Intel and Nvidia have been working on the jointly developed processors for client and data center products for about a year now as both companies see huge opportunities behind their Intel x86 RTX SoCs and custom Nvidia x86 data center processors. Although the Nvidia CEO Jensen Huang said in a press call that the Trump administration was pleased with the collaboration between two leading U.S. companies, it had nothing to do with it.
Trump not involved
The work began around a year ago, and preliminary agreements were reached by Intel's then-CEO Pat Gelsinger and Nvidia's Jensen Huang even before that. (A year ago, Joe Biden was president, though no one suggested his administration was involved, either.) Intel and Nvidia are working on custom data center CPUs that Nvidia will integrate into its AI platforms as well as GPU tiles that Intel will integrate into its upcoming client processors. In both cases CPUs and GPUs will use Nvidia's NVLink technology as an I/O interface. By now, there are three teams working together on the joint projects.
The work is ongoing
"The two technology teams have been discussing and architecting solutions now for probably coming out to a year," said Jensen Huang, chief executive of Nvidia. "The two architecture teams… Well, it is three architecture teams are working across... the CPU architecture, as well as product lines for server and PCs. The architecture work is fairly extensive, and the teams are really excited about the new architecture. The teams have been working for a while and we are excited about the announcement today."
As Huang mentioned teams working on a CPU architecture as well as client and data center product lines, we figure out that Nvidia wants rather deep customizations of Intel's Xeons to meet the needs of its AI platforms.
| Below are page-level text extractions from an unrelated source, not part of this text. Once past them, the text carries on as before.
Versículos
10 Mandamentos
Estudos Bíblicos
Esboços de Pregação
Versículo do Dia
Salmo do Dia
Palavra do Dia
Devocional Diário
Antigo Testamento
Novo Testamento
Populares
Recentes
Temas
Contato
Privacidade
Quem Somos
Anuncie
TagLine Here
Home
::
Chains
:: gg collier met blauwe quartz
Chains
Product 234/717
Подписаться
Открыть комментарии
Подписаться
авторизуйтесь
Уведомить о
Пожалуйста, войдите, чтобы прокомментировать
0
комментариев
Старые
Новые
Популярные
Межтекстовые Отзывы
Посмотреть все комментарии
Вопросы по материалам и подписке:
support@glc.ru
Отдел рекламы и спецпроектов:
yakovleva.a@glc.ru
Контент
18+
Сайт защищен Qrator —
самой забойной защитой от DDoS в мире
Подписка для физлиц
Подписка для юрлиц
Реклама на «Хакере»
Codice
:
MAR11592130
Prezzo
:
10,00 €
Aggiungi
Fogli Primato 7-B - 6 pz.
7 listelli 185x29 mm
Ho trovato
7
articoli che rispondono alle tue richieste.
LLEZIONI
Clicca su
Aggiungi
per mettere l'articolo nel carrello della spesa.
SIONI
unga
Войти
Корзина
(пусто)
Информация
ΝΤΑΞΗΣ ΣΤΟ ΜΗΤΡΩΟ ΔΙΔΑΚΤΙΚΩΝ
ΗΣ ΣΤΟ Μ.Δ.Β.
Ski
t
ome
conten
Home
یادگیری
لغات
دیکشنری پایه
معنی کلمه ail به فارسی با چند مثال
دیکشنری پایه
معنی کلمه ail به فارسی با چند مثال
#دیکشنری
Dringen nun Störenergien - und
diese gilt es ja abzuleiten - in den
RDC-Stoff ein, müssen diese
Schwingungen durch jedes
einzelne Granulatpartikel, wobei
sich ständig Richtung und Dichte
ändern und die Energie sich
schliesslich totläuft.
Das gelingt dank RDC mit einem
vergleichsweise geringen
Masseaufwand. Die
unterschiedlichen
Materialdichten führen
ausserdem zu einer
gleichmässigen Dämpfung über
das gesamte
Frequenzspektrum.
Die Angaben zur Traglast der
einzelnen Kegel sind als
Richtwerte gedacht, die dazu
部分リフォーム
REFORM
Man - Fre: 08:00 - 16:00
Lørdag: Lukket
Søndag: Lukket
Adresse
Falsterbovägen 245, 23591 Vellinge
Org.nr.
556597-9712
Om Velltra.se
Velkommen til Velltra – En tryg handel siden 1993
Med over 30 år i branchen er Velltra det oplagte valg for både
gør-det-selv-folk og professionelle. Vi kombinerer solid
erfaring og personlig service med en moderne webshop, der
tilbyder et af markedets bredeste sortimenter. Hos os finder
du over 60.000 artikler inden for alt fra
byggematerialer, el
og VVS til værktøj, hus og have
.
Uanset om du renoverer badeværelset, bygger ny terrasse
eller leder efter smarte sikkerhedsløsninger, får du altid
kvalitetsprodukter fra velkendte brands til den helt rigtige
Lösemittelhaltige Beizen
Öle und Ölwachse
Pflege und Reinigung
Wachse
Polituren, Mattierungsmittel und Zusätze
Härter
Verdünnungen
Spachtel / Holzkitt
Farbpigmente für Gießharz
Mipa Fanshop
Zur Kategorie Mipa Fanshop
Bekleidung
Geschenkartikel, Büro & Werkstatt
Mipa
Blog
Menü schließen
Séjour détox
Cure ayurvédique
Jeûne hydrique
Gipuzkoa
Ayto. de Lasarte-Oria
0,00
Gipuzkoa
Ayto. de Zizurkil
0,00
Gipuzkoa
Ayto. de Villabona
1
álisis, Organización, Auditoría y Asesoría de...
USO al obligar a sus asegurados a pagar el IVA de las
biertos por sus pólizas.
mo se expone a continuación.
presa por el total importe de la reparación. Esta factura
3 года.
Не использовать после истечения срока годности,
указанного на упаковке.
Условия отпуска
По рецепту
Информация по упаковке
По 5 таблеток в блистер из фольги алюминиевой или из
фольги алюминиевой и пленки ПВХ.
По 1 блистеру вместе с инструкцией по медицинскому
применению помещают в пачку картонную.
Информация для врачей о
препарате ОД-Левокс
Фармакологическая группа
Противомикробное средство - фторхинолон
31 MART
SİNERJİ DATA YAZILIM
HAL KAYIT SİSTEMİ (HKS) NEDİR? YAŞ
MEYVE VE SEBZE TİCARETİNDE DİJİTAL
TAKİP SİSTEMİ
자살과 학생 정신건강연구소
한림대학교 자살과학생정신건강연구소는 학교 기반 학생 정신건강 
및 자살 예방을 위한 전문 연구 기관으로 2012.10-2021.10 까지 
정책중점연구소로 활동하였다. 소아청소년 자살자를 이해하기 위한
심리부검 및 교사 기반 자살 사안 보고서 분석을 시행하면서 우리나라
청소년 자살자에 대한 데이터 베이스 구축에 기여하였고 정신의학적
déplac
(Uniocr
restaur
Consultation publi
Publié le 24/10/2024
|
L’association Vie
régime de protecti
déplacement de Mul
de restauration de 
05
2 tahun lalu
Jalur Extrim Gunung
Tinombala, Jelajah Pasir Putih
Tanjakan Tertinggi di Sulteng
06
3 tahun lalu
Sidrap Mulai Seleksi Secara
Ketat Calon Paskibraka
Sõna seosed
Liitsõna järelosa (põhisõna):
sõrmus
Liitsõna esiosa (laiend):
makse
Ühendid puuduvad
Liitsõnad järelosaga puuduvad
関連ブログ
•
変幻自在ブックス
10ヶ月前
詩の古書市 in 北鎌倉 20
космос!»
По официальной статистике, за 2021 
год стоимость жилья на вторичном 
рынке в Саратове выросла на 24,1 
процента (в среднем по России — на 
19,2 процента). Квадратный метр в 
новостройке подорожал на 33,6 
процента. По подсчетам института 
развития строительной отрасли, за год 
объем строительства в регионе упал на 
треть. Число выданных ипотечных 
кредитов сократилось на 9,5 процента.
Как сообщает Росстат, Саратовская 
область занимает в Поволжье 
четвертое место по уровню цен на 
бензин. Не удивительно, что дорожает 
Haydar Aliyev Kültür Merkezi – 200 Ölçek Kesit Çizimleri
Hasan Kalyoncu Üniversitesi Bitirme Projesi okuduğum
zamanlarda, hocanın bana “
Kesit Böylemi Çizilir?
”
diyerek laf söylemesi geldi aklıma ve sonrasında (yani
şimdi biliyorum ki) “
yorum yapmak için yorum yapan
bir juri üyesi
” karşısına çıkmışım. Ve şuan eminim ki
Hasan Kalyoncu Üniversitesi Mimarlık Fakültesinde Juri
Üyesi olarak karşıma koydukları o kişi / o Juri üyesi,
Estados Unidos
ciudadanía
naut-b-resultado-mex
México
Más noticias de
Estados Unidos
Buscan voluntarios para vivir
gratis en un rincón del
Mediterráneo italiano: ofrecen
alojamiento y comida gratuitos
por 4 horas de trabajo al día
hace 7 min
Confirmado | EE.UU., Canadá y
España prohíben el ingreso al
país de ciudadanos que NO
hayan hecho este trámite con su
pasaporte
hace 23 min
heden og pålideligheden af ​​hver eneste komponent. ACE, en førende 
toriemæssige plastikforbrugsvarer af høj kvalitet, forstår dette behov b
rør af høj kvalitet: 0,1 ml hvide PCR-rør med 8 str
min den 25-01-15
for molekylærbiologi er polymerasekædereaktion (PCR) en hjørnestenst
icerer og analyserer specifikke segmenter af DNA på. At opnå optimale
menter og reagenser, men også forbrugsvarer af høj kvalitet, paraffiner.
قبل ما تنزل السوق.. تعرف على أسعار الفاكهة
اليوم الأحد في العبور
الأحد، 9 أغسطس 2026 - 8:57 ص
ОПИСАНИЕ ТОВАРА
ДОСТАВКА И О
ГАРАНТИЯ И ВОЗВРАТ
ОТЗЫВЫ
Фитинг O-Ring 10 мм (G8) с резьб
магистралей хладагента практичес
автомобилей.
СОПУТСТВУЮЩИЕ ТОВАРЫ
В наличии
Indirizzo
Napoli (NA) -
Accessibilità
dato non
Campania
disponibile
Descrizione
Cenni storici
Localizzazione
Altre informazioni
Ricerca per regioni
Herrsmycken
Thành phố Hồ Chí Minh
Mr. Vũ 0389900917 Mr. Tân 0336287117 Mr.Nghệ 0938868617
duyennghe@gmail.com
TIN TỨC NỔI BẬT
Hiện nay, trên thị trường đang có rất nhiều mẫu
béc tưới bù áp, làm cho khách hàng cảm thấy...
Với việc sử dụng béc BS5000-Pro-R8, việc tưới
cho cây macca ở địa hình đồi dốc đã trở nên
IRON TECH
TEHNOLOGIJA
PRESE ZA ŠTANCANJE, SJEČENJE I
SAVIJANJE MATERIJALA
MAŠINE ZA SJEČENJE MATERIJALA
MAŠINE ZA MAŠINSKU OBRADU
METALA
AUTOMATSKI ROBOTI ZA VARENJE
The involvement of a CPU architecture team highlights the depth of the partnership between Intel and Nvidia as well as indicates that the CPU company is implementing rather deep optimizations required by next-generation AI platforms. Given Nvidia's history with Grace and Vera CPUs (custom Arm) and the high bandwidth needs of its next-gen GPUs (e.g. Rubin, Feynman, post-Feynman, etc.), it is reasonable to expect tailored cache structures, memory IO, and coherency protocols on these x86 CPUs.
Such a deep collaboration probably means that custom Intel processors will be used by Nvidia sometimes in the post-Vera Rubin platform era. We would certainly expect Nvidia's data center GPU team to work with Intel as well, but Huang never mentioned one during the call, probably because Feynman GPUs have already been defined by now.
Yet, he mentioned that there are two more teams working on product lines for server and PC products, which probably points to data center system level architecture team on Nvidia's side as well as client CPU/system level architecture team on Intel's side.
While the collaboration between Intel and Nvidia on the data center front is a multi-faceted cross-organizational effort, the timing to its fruition is tied to emergence of Intel's custom CPUs for Nvidia.
As for the joint work on client project (or projects), developing an Intel CPU with Nvidia GPU chiplet will take at least three to four years from drawing board to volume production. The collaboration requires deep integration across SoC fabrics, dimensions, performance/power consumption targets, packaging technologies (Foveros, EMIB), and software stacks from both companies. The collaboration likely began in 2024, so the first products could hit the market in late 2027 or early 2028.
Hundreds of millions of PCs
While we do not know for sure when Intel and Nvidia plan to come up with jointly developed products, it looks like they intend to address a broad range of applications. At least, Jensen Huang said that that the two companies plan to build CPUs that could address the vast majority of notebooks, which points to hundreds of millions of devices.
"Just the notebook market is 150 million notebooks sold each year," said Huang. "So that kind of gives you a sense of the scale of the work that we are going to do here. We are going to address the consumer market, we are going to address a vast majority of that consumer PC market, consumer PC notebook market."